### WRITTEN TASK
In the records below, tally the lines that contain the word "master" and give only that number.

### DATA FOR THIS EXERCISE
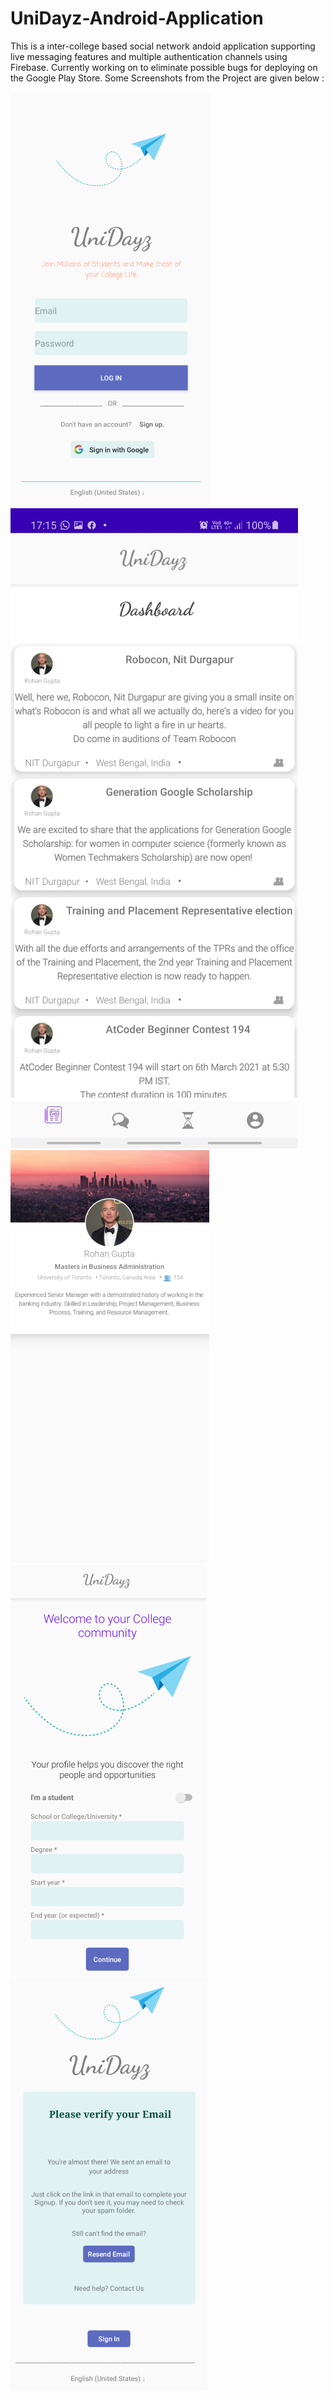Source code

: # UniDayz-Android-Application

This is a inter-college based social network andoid application supporting live messaging features and multiple authentication channels using Firebase. Currently working on to eliminate possible bugs for deploying on the Google Play Store.
Some Screenshots from the Project are given below : 

![Authentication](https://github.com/rohankrgupta/UniDayz/blob/master/Screenshot1.png)
![](https://github.com/rohankrgupta/UniDayz/blob/master/WhatsApp%20Image%202021-03-08%20at%205.30.02%20PM.jpeg)
![Email-Verification](https://github.com/rohankrgupta/UniDayz/blob/master/Screenshot2.png)
![Profile Section](https://github.com/rohankrgupta/UniDayz/blob/master/Screenshot3.png)
![Random](https://github.com/rohankrgupta/UniDayz/blob/master/Screenshot4.png)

### ANSWER
5